- TASK DETAILS -
Exactly as written, transcribe each record below.

╔══

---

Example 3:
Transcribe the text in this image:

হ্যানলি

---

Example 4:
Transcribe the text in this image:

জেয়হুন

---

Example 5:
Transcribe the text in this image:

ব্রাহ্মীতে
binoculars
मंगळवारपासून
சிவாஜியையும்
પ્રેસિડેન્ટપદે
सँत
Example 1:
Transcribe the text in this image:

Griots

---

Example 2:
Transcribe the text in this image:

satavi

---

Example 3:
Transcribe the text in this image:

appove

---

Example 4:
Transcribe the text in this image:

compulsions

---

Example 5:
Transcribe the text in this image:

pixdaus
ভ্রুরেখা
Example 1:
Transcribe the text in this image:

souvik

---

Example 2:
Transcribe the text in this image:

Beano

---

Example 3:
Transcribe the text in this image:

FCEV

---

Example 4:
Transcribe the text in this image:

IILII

╚══

- WRITTEN SOLUTION -
---

Example 3:
Transcribe the text in this image:

হ্যানলি

---

Example 4:
Transcribe the text in this image:

জেয়হুন

---

Example 5:
Transcribe the text in this image:

ব্রাহ্মীতে
binoculars
मंगळवारपासून
சிவாஜியையும்
પ્રેસિડેન્ટપદે
सँत
Example 1:
Transcribe the text in this image:

Griots

---

Example 2:
Transcribe the text in this image:

satavi

---

Example 3:
Transcribe the text in this image:

appove

---

Example 4:
Transcribe the text in this image:

compulsions

---

Example 5:
Transcribe the text in this image:

pixdaus
ভ্রুরেখা
Example 1:
Transcribe the text in this image:

souvik

---

Example 2:
Transcribe the text in this image:

Beano

---

Example 3:
Transcribe the text in this image:

FCEV

---

Example 4:
Transcribe the text in this image:

IILII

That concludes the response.